Jakarta – Pusat Pelaporan dan Analisis Transaksi Keuangan (PPATK) menemukan sejumlah fakta penyimpangan pada rekening pasif (dormant) yang sudah tidak digunakan. Temuan ini didapati dari hasil analisis maupun pemeriksaan PPATK.
Pertama, lebih dari 1 juta rekening diduga terkait dengan tindak pidana. Dari jumlah tersebut, sekitar 150 ribu rekening merupakan rekening nominee.

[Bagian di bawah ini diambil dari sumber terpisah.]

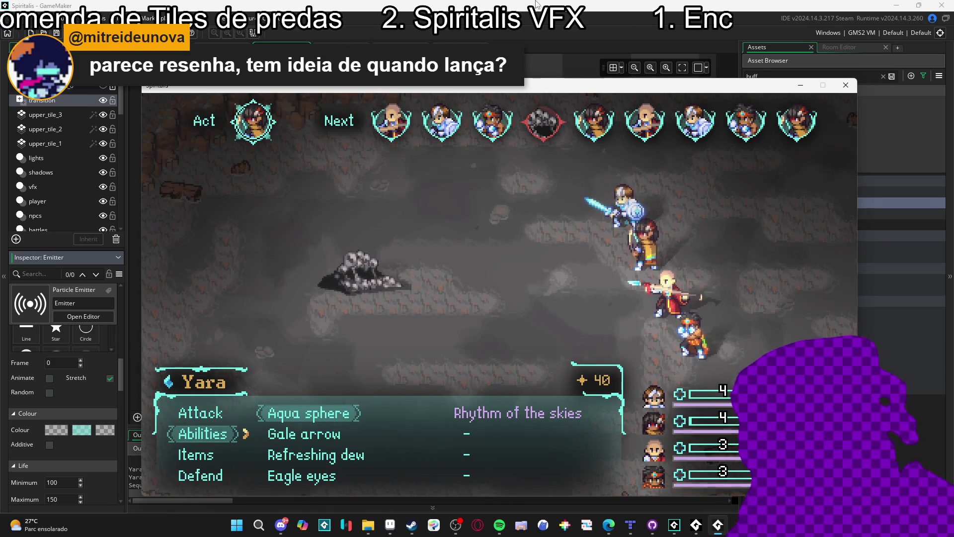
{"action": "key", "text": "Down"}
{"action": "key", "text": "Down"}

“Dari 1 juta rekening tersebut, terdapat lebih dari 150 ribu rekening adalah nominee. Di mana, rekening tersebut diperoleh dari aktivitas jual beli rekening, peretasan atau hal lainnya secara melawan hukum,” tulis keterangan resmi PPATK, Selasa, 29 Juli 2025.

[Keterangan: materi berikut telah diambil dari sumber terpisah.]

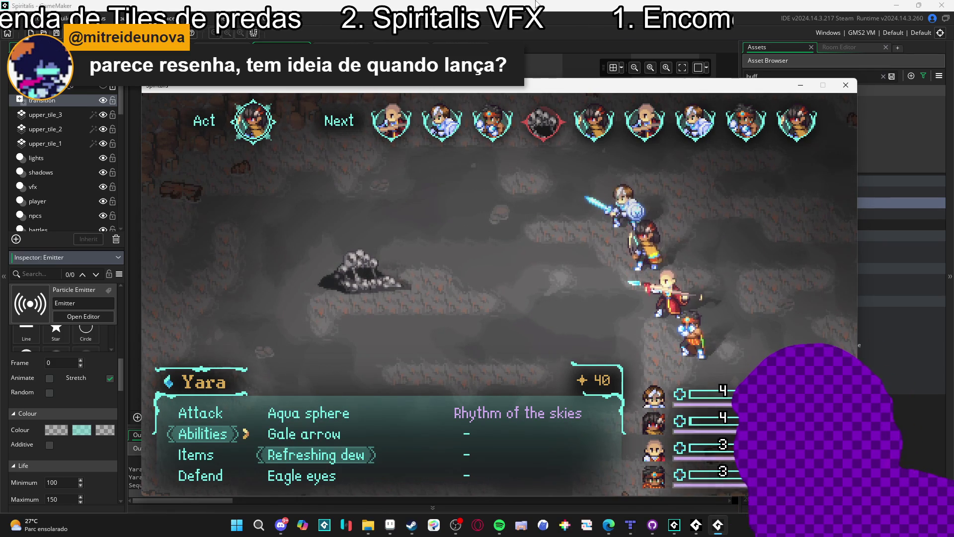
{"action": "key", "text": "Down"}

Rekening-rekening tersebut kemudian digunakan untuk menampung dana hasil tindak pidana, yang kemudian menjadi tidak aktif atau dormant.
Selain itu, lebih dari 50.000 rekening tercatat tidak memiliki aktivitas transaksi sebelum menerima aliran dana ilegal.
Baca juga: Bank Pasang Kuda-Kuda Hadapi Fraud Rekening Dormant
Fakta kedua, PPATK menemukan lebih dari 10 juta rekening penerima bantuan sosial (bansos) yang tidak pernah digunakan selama lebih dari 3 tahun, dengan nominal fantastis.
“Dana bansos sebesar Rp2,1 triliun hanya mengendap, dari sini terlihat ada indikasi bahwa penyaluran belum tepat sasaran,” jelas keterangan PPATK.
Fakta terakhir, PPATK juga menemukan lebih dari 2.000 rekening milik instansi pemerintah dan bendahara pengeluaran yang dinyatakan dormant, dengan total dana mencapai Rp500 miliar. Padahal secara fungsi, rekening-rekening ini seharusnya aktif dan terpantau.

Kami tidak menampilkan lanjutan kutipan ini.